Learning from Developers

The last major lesson I’ve learned in my past few years shipping data products is that as you’re working on analytical problems, you’ll eventually face obstacles that are new to you. For instance: How can I let someone else use my model? How can I effectively do code review? How can I deploy changes to my model without breaking anything?

A few years ago, I would have tried to engineer a solution when faced with a problem like these. But now, my thought process usually goes something like: “Someone must have solved this problem before. How did they do it?” Usually, that someone is a software developer.

Devs have been solving the nitty gritty problems that data people are just having their eyes opened to for decades. And so my usual bias when faced with a problem like “How do you organize your data projects? Do you use Jira?” is to try my best to emulate what the developers on my team do. For this particular case, that means thinking about how the entire product will work up front, and then laying out the work that it’ll take to ship that product in small chunks that can be delivered in less than two days. Sometimes this means making 20 cards (and, subsequently, 20 pull requests). This is a feature, not a bug.

Generally speaking, this instinct to ask a developer if they’ve solved a similar problem – or just to ask myself what others have done – has been an extremely high-leverage tool for me. Notably, it’s saved me lots of time and headaches that would have been caused by hacking together bad solutions to problems that others have already solved.
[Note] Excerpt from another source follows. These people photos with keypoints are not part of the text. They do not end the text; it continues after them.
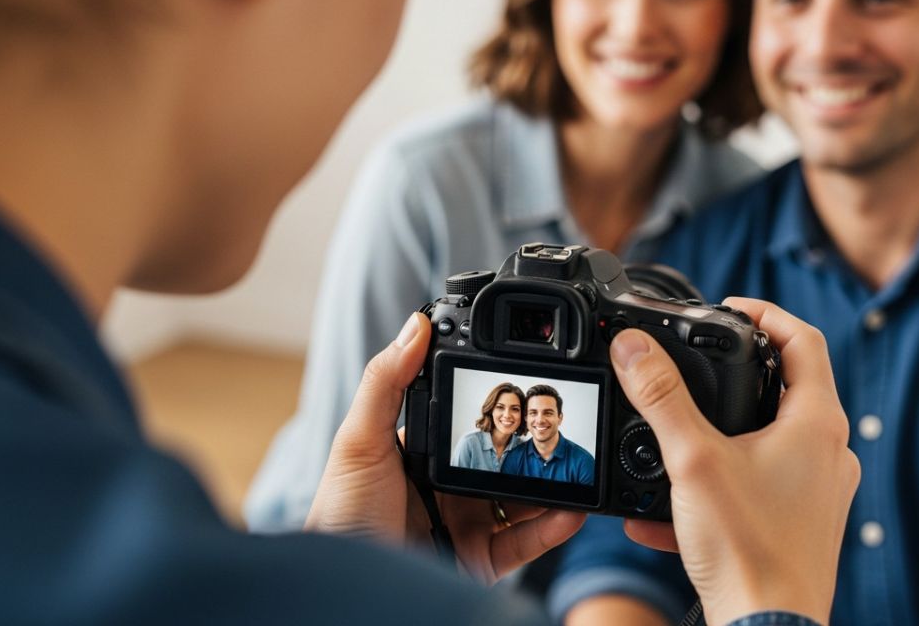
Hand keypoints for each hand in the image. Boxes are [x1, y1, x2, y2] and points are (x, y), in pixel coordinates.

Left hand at [305, 313, 583, 582]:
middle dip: (533, 442)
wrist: (346, 593)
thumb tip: (414, 324)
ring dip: (553, 482)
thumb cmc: (339, 518)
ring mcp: (467, 523)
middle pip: (502, 457)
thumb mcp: (359, 442)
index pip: (467, 421)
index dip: (496, 404)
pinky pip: (527, 540)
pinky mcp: (481, 560)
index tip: (526, 380)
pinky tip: (574, 508)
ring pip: (523, 497)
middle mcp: (447, 487)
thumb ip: (385, 382)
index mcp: (422, 453)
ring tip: (579, 462)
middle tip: (562, 421)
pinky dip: (554, 526)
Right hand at [611, 298, 859, 625]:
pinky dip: (719, 482)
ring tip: (677, 436)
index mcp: (817, 424)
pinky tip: (666, 512)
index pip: (805, 340)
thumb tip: (633, 346)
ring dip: (724, 431)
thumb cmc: (749, 551)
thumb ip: (660, 397)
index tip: (730, 308)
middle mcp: (830, 453)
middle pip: (790, 387)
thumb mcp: (692, 460)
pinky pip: (760, 486)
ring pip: (771, 439)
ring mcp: (821, 492)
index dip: (767, 313)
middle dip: (739, 374)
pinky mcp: (803, 525)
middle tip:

So in general: It’s rare that problems are genuinely novel, and asking myself what others have done when faced with similar ones has saved me lots of time and effort.

Wrapping Up

And with that, we’re at the end of my series on things you probably didn’t learn about data science before starting in the field. My goal in writing this series – and this post, in particular – was to share some tidbits about things I wish I’d learned earlier on and how I like to think about solving analytical problems, in an approachable way.

The goal of these posts was not to be in the technical weeds or to be exhaustive in any way. Instead, my hope is that this series will give data scientists – both present and future – a few more words in their vocabulary, and that some day, when faced with a dependency hell problem or a data pipeline problem they might think to use a tool like Poetry or remember the words “Workflow Orchestration.” I hope that I’ve shared enough here to point someone in the right direction or to give them a jumping off point, or to help fill in some keywords in a Google search.

I also hope that some of these lessons – especially the notes on soft skills and ways I think about approaching data science problems – will be helpful to others who are, as I was, flying by the seats of their pants trying to figure out how to make decisions as a data scientist.

Lastly, I wanted to spend a sentence or two to thank everyone who’s picked up these posts, discussed them, and criticized them. It’s been fun to write things that seem to be meaningful and strike a chord, and I hope that some of these posts will have enough staying power to continue making any impact they can on the community.